Genf (epd). Die Impfallianz Gavi fordert einen weltweit gleichberechtigten Zugang zu einem Corona-Impfstoff. Nach der Entwicklung dürfe dieser nicht nur wohlhabenden Ländern zur Verfügung stehen, sagte der Gavi-Vorstandsvorsitzende Seth Berkley am Mittwoch in einer Videokonferenz. Ein Corona-Impfstoff müsse als globales Gemeingut allen Menschen zur Verfügung stehen und dürfe erst nach der Krise mit Profit verkauft werden. Dafür sei ein großes Maß an politischer Koordination nötig, das letztlich allen zugute komme, sagte er. So müsse nach dem medizinischen Personal womöglich zunächst dort geimpft werden, wo Ausbrüche außer Kontrolle geraten seien, um mögliche Mutationen zu verhindern.
Berkley lobte die Zusage von Pharmaunternehmen weltweit, einen Corona-Impfstoff gemeinsam herzustellen. Sobald klar sei, welche Impfstoffe wirkten, würden alle verfügbaren Produktionskapazitäten benötigt. Ziel sei, dass in kurzer Zeit genug Impfstoff für alle zur Verfügung stehe. Berkley kündigte zudem an, dass Gavi seine Infrastruktur zur Verteilung des Impfstoffs vor Ort zur Verfügung zu stellen. Seit der Gründung im Jahr 2000 hat die Allianz nach eigenen Angaben über 760 Millionen Kinder in mehr als 70 Ländern geimpft.
Wie lange die Entwicklung eines Corona-Impfstoffs braucht, ist Berkley zufolge offen. Er gehe derzeit von zwischen 12 und 18 Monaten aus, schlimmstenfalls könne es aber auch sein, dass gar kein Impfstoff gefunden werde. Derzeit befinden sich laut Weltgesundheitsorganisation WHO mehr als 70 Kandidaten in der Entwicklung. Zu ihnen gehören auch mRNA-Impfstoffe, wie sie seit Mittwoch in Deutschland klinisch geprüft werden. Deren Entwicklung sei zwar außergewöhnlich schnell, sagte Berkley. Allerdings sei es bei anderen mRNA-Impfstoffen nicht gelungen, die nötige Immunreaktion hervorzurufen. Zudem könne die Zulassung Zeit in Anspruch nehmen.
Das Paul-Ehrlich-Institut hat die erste klinische Prüfung eines Impfstoffs gegen Covid-19 in Deutschland zugelassen.

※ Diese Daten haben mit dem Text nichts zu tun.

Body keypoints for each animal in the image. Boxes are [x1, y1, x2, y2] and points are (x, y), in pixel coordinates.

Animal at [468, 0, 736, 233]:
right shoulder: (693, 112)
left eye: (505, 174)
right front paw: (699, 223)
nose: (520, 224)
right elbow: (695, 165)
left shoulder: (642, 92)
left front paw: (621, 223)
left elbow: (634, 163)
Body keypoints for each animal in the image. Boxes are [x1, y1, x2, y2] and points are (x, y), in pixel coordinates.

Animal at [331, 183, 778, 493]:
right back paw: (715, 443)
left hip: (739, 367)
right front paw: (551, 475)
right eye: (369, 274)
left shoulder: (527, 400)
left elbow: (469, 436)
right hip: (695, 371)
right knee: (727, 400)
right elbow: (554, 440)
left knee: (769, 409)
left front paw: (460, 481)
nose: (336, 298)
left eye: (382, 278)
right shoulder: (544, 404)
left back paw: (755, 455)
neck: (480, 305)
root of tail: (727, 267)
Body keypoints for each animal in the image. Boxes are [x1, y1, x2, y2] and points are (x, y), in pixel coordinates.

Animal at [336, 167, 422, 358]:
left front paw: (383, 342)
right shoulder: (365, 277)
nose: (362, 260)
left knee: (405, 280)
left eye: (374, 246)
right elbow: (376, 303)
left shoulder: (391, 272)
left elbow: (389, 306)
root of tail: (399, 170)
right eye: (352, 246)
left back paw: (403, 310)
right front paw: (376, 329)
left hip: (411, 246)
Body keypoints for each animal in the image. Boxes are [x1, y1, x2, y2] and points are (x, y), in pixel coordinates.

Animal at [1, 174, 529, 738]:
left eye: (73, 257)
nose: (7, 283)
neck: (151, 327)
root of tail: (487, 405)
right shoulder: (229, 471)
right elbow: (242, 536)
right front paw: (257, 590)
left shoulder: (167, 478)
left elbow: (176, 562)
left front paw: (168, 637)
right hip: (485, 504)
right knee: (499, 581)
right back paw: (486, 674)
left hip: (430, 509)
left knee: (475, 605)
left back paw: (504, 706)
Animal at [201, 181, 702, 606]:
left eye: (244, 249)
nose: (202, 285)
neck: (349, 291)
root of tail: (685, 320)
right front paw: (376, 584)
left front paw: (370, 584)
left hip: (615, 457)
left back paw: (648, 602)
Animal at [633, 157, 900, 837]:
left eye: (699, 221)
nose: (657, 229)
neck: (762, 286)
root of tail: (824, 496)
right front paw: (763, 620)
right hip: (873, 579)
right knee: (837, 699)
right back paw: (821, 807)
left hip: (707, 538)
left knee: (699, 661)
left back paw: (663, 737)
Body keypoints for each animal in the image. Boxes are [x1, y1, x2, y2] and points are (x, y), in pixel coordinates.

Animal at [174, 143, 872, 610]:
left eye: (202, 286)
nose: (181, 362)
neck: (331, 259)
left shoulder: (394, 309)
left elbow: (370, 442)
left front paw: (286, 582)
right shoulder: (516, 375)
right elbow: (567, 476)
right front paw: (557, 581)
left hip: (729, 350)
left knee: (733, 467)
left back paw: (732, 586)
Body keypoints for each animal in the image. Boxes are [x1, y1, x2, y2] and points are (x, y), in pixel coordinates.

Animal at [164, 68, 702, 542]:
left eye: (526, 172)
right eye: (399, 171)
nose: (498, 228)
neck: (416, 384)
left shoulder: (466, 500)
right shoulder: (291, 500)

Das Mainzer Unternehmen Biontech erhält die Genehmigung, vier leicht unterschiedliche Wirkstoffe zu testen, wie das Bundesinstitut für Impfstoffe und biomedizinische Arzneimittel am Mittwoch in Langen bei Frankfurt am Main mitteilte. In drei bis fünf Monaten erwarte man sich Erkenntnisse, die über den weiteren Verlauf der Zulassung entscheiden werden.
Berkley warnte, vor dem Hintergrund der Corona-Pandemie Impfungen gegen andere Krankheiten zu vernachlässigen. Hochrechnungen hätten ergeben, dass auf jeden vor dem Coronatod geretteten Menschen 128 Todesfälle durch andere Krankheiten kämen, sollten Impfkampagnen etwa gegen Masern, Cholera oder Polio langfristig gestoppt werden.
Gavi rechnet mit einem Bedarf von mindestens 7,4 Milliarden US-Dollar (6,8 Milliarden Euro) in den kommenden fünf Jahren, um sein bisheriges Impfprogramm fortzusetzen. Deutschland hat bereits 600 Millionen Euro zugesagt. Berkley lobte die Ankündigung von Bundeskanzlerin Angela Merkel (CDU), forderte sie aber zu einer weiteren Erhöhung um 100 Millionen Euro auf. Die Wiederauffüllungskonferenz von Gavi findet am 4. Juni statt.